6. Attorney's Fees. The trial court had awarded fees to Buyer/Beneficiary based on a provision of the underlying Agreement allowing award of attorney fees to the party prevailing in suit over the Agreement. Applying the "American Rule" that recovery for attorney's fees normally requires a statutory or contractual ground, the appellate court reversed. The appellate court reasoned that Buyer/Beneficiary had brought the motion for declaratory judgment to determine the terms of the standby so the terms of Agreement did not govern this case and the suit was not over the Agreement, therefore Buyer/Beneficiary was not entitled to claim award of fees under the Agreement and that Buyer/Beneficiary had failed to claim fees under the standby or relevant statute.
Comments:
1. "Extended" vs. "Renew". It is unfortunate that this otherwise outstanding decision uses the term "renew" instead of "extended" to describe an automatic extension clause. The reason, of course, is that the standby used the former term. Use of ISP98 Model Form 2 (Model Standby Providing for Extension) would avoid such a difficulty.
2. Attorneys fees; US Rev. UCC Section 5-111(e). One wonders why the Beneficiary did not seek attorney's fees under Rev. UCC § 5- 111(c)(Remedies).
Texts: The text of the third amended Agreement regarding the standby as printed in the opinion:
At closing, [Applicant/Seller], individually, shall deliver an irrevocable letter of credit for the benefit of [Buyer/Seller] in the amount of Two Hundred Thousand Dollars ($200,000.00) drawn on [Issuer]. This letter of credit shall extend for one (1) year from the date of Closing, and shall automatically renew for one (1) additional year unless Notice of non-renewal is given to [Beneficiary] at least 60 days prior to the expiration date on the face of the Greene Letter of Credit.
It also authorized Beneficiary/Buyer
[T]o draw on the Letter of Credit only if, inter alia, the Tenant failed to "proceed with mitigation or regulatory compliance with respect to the contamination in a timely manner in the reasonable discretion of" [Buyer/Beneficiary]. However, if [Buyer/Beneficiary] chose to draw on the Letter of Credit, the Third Amendment expressly provided that the "amount payable under the [Letter of Credit] shall be equal to [Buyer/Beneficiary] actual out-of-pocket costs for the environmental cleanup without consideration of [Buyer/Beneficiary] administrative or legal expenses."

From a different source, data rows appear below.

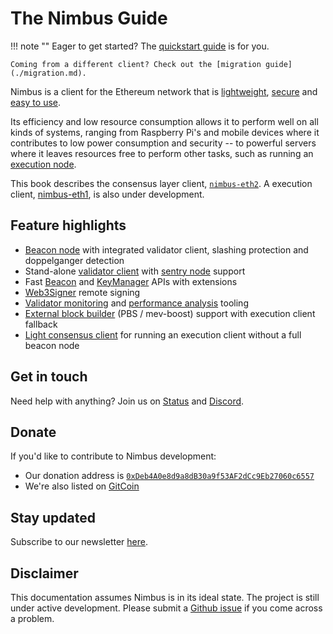 # The Nimbus Guide

!!! note ""
    Eager to get started? The [quickstart guide](./quick-start.md) is for you.

    Coming from a different client? Check out the [migration guide](./migration.md).

Nimbus is a client for the Ethereum network that is [lightweight](https://our.status.im/ethereum-is-green/), [secure](./audit.md) and [easy to use](./run-a-validator.md).

Its efficiency and low resource consumption allows it to perform well on all kinds of systems, ranging from Raspberry Pi's and mobile devices where it contributes to low power consumption and security -- to powerful servers where it leaves resources free to perform other tasks, such as running an [execution node](./eth1.md).

This book describes the consensus layer client, [`nimbus-eth2`](https://github.com/status-im/nimbus-eth2). A execution client, [nimbus-eth1](https://github.com/status-im/nimbus-eth2), is also under development.

## Feature highlights

* [Beacon node](./quick-start.md) with integrated validator client, slashing protection and doppelganger detection
* Stand-alone [validator client](./validator-client.md) with [sentry node](./validator-client.md#sentry-node-setup) support
* Fast [Beacon](./rest-api.md) and [KeyManager](./keymanager-api.md) APIs with extensions
* [Web3Signer](https://docs.web3signer.consensys.net/en/latest/) remote signing
* [Validator monitoring](./validator-monitor.md) and [performance analysis](./attestation-performance.md) tooling
* [External block builder](./external-block-builder.md) (PBS / mev-boost) support with execution client fallback
* [Light consensus client](./el-light-client.md) for running an execution client without a full beacon node

## Get in touch

Need help with anything? Join us on [Status](https://join.status.im/nimbus-general) and [Discord](https://discord.gg/9dWwPnG).

## Donate

If you'd like to contribute to Nimbus development:

* Our donation address is [`0xDeb4A0e8d9a8dB30a9f53AF2dCc9Eb27060c6557`](https://etherscan.io/address/0xDeb4A0e8d9a8dB30a9f53AF2dCc9Eb27060c6557)
* We're also listed on [GitCoin](https://gitcoin.co/grants/137/nimbus-2)

## Stay updated

Subscribe to our newsletter [here](https://subscribe.nimbus.guide/).

## Disclaimer

This documentation assumes Nimbus is in its ideal state. The project is still under active development. Please submit a [Github issue](https://github.com/status-im/nimbus-eth2/issues) if you come across a problem.
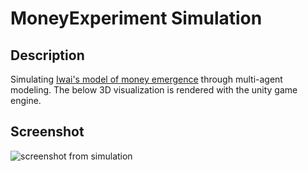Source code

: # MoneyExperiment Simulation
## Description
Simulating [Iwai's model of money emergence](https://papers.ssrn.com/sol3/papers.cfm?abstract_id=1861952) through multi-agent modeling. The below 3D visualization is rendered with the unity game engine.
## Screenshot 
   ![screenshot from simulation](http://i.imgur.com/cqNswrr.png) 

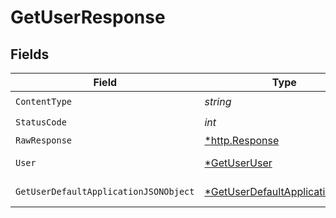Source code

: # GetUserResponse


## Fields

| Field                                                                                      | Type                                                                                       | Required                                                                                   | Description                                                                                |
| ------------------------------------------------------------------------------------------ | ------------------------------------------------------------------------------------------ | ------------------------------------------------------------------------------------------ | ------------------------------------------------------------------------------------------ |
| `ContentType`                                                                              | *string*                                                                                   | :heavy_check_mark:                                                                         | N/A                                                                                        |
| `StatusCode`                                                                               | *int*                                                                                      | :heavy_check_mark:                                                                         | N/A                                                                                        |
| `RawResponse`                                                                              | [*http.Response](https://pkg.go.dev/net/http#Response)                                     | :heavy_minus_sign:                                                                         | N/A                                                                                        |
| `User`                                                                                     | [*GetUserUser](../../models/operations/getuseruser.md)                                     | :heavy_minus_sign:                                                                         | User login information.                                                                    |
| `GetUserDefaultApplicationJSONObject`                                                      | [*GetUserDefaultApplicationJSON](../../models/operations/getuserdefaultapplicationjson.md) | :heavy_minus_sign:                                                                         | Error response.                                                                            |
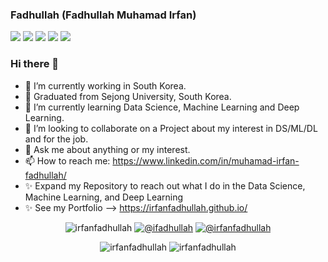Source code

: ### Fadhullah (Fadhullah Muhamad Irfan)
![](https://github-profile-summary-cards.vercel.app/api/cards/profile-details?username=irfanfadhullah&theme=solarized_dark)
![](https://github-profile-summary-cards.vercel.app/api/cards/repos-per-language?username=irfanfadhullah&theme=solarized_dark)
![](https://github-profile-summary-cards.vercel.app/api/cards/most-commit-language?username=irfanfadhullah&theme=solarized_dark)
![](https://github-profile-summary-cards.vercel.app/api/cards/stats?username=irfanfadhullah&theme=solarized_dark)
![](https://github-profile-summary-cards.vercel.app/api/cards/productive-time?username=irfanfadhullah&theme=solarized_dark)

### Hi there 👋
- 🔭 I’m currently working in South Korea.
- 🔭 Graduated from Sejong University, South Korea.
- 🌱 I’m currently learning Data Science, Machine Learning and Deep Learning.
- 👯 I’m looking to collaborate on a Project about my interest in DS/ML/DL and for the job.
- 💬 Ask me about anything or my interest.
- 📫 How to reach me: https://www.linkedin.com/in/muhamad-irfan-fadhullah/
- ✨ Expand my Repository to reach out what I do in the Data Science, Machine Learning, and Deep Learning
- ✨ See my Portfolio --> https://irfanfadhullah.github.io/


<p align="center">

   <img src="https://komarev.com/ghpvc/?username=irfanfadhullah" alt="irfanfadhullah" />
   <a href="https://twitter.com/intent/follow?screen_name=ifadhullah"><img src="https://img.shields.io/badge/--twitter?label=Twitter&logo=Twitter&style=social" alt="@ifadhullah" /></a>
   <a href="https://www.linkedin.com/in/muhamad-irfan-fadhullah"><img src="https://img.shields.io/badge/--linkedin?label=LinkedIn&logo=LinkedIn&style=social" alt="@irfanfadhullah" /></a>
</p>

<p align="center"> 
  <img src="https://github-readme-stats.vercel.app/api?username=irfanfadhullah&show_icons=true" alt="irfanfadhullah" />
    <img src="https://github-readme-stats.vercel.app/api/top-langs/?username=irfanfadhullah&layout=compact" alt="irfanfadhullah" />
</p>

Text: The text of the standby regarding expiration and extension as printed in the opinion:
It is a condition of this credit that it shall be deemed automatically extended without amendment for one (1) year from the expiration date hereof, or any future expiration date [emphasis added by the Judge], unless sixty (60) days prior to any expiration date M&T Bank notifies [Buyer/Beneficiary] in writing that [Issuer] elects not to consider this credit renewed for any such additional period.
The standby also provided:
[T]his Credit is subject to the International Standby Practices 1998 International Chamber of Commerce Publication No. 590 (the "ISP98"). As to matters not governed by the ISP98, this Credit is subject to the laws of New York State as in effect from time to time.